Iran, sangue nel giorno dell'anniversario della Rivoluzione islamica

Iran, sangue nel giorno dell'anniversario della Rivoluzione islamica

Iran, sangue nel giorno dell'anniversario della Rivoluzione islamica

TEHERAN - Scontri nel giorno del trentunesimo anniversario della Rivoluzione islamica in Iran. Una giovane di 27 anni, secondo quanto riportato da diversi blog, sarebbe stata uccisa da un colpo d'arma da fuoco vicino a piazza Vali Asr. La notizia, tuttavia, non è stata confermata da nessun organo di polizia. Ma su Twitter è rimbalzata la voce che i decessi sarebbero in totale: oltre alla ragazza, hanno perso la vita una persona a Teharan ed un'altra a Shiraz.

 

Non sono mancati i tafferugli tra manifestanti dell'Onda verde e forze di sicurezza. I feriti sarebbero una decina. Gli oppositori sono scesi in piazza non solo a Teharan, ma anche nelle città di Isfahan, Mashhad, Ahwaz e Shiraz. La Polizia ha sparato proiettili di vernice per identificare i dimostranti. Mentre stavano per prender parte alle celebrazioni della Rivoluzione islamica, sono stati aggrediti il leader riformista Mehdi Karrubi e l'ex presidente Mohammad Khatami.

 

Giovedì ha parlato il presidente iraniano Mahmud Ahmadinejad, che ha sferrato un duro attacco contro il presidente degli Stati Uniti, Barack Obama, ed Israele.
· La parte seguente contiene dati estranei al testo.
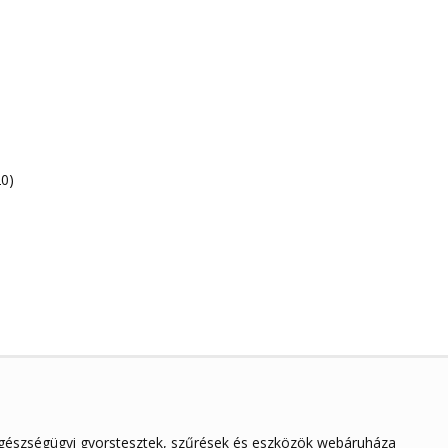
20)
egészségügyi gyorstesztek, szűrések és eszközök webáruháza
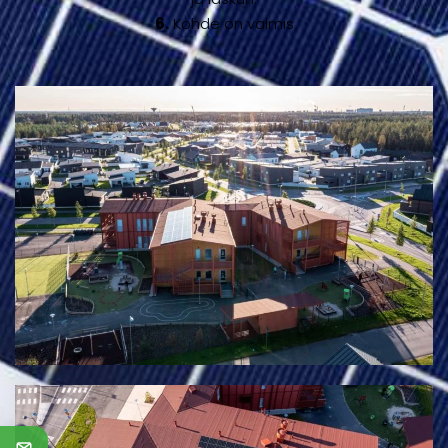
6.
Kohde on valmis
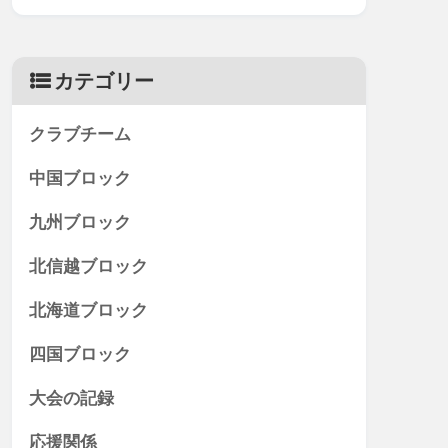
カテゴリー
クラブチーム
中国ブロック
九州ブロック
北信越ブロック
北海道ブロック
四国ブロック
大会の記録
応援関係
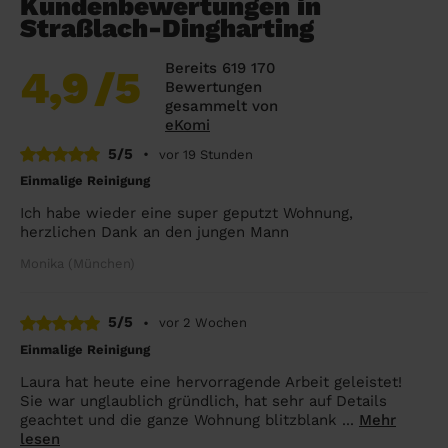
Kundenbewertungen in
Straßlach-Dingharting
Bereits 619 170
4,9
/5
Bewertungen
gesammelt von
eKomi
5/5
•
vor 19 Stunden
Einmalige Reinigung
Ich habe wieder eine super geputzt Wohnung,
herzlichen Dank an den jungen Mann
Monika (München)
5/5
•
vor 2 Wochen
Einmalige Reinigung
Laura hat heute eine hervorragende Arbeit geleistet!
Sie war unglaublich gründlich, hat sehr auf Details
geachtet und die ganze Wohnung blitzblank ...
Mehr
lesen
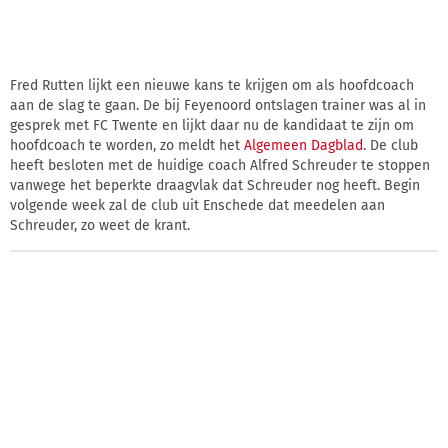
Fred Rutten lijkt een nieuwe kans te krijgen om als hoofdcoach
aan de slag te gaan. De bij Feyenoord ontslagen trainer was al in
gesprek met FC Twente en lijkt daar nu de kandidaat te zijn om
hoofdcoach te worden, zo meldt het
Algemeen Dagblad
. De club
heeft besloten met de huidige coach Alfred Schreuder te stoppen
vanwege het beperkte draagvlak dat Schreuder nog heeft. Begin
volgende week zal de club uit Enschede dat meedelen aan
Schreuder, zo weet de krant.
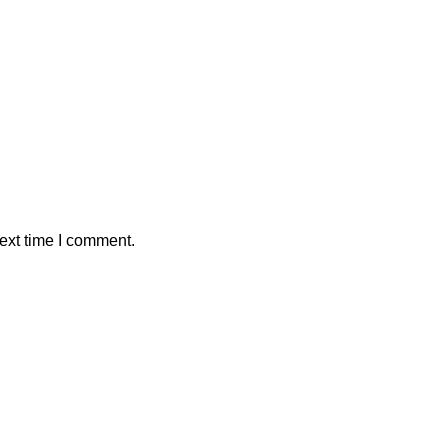
ext time I comment.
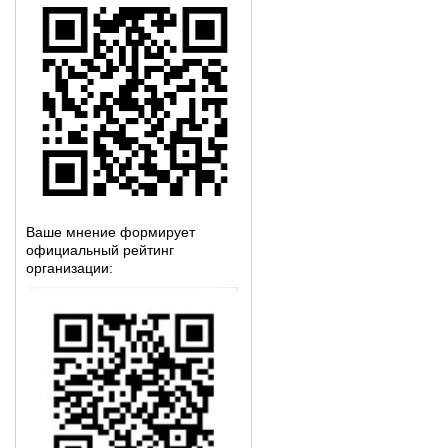
Ваше мнение формирует
официальный рейтинг
организации:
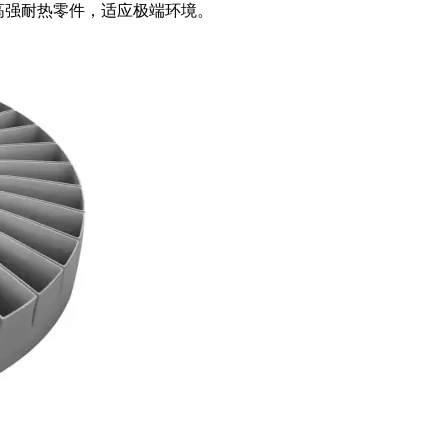
造高强耐热零件，适应极端环境。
Secondo Ahmadinejad, Obama "sta perdendo l'occasione di agire in modo corretto". "Vorremmo che avesse successo nelle sue riforme, nel fare il bene del popolo americano e nel rimediare alle politiche disumane di Bush - ha affermato il presidente americano -, non vogliamo che soccomba alla pressione di un banda di sionisti, ma sta perdendo l'occasione".

 

Parlando di Israele Ahmadinejad ha detto che "il regime sionista si avvicina alla sua distruzione". Anche mercoledì sera, in un colloquio telefonico con il presidente siriano Bashar al-Assad, Ahmadinejad era tornato ad attaccare Israele, spiegando che l'Iran resisterà a un'eventuale attacco militare nella regione mediorientale e che sarà l'occasione per eliminare il Paese. Il leader di Teharan, che ha spesso minacciato di voler cancellare "il regime sionista dalle mappe geografiche", ha aggiunto che l'Iran rimarrà al fianco di Siria, Libano e Palestina.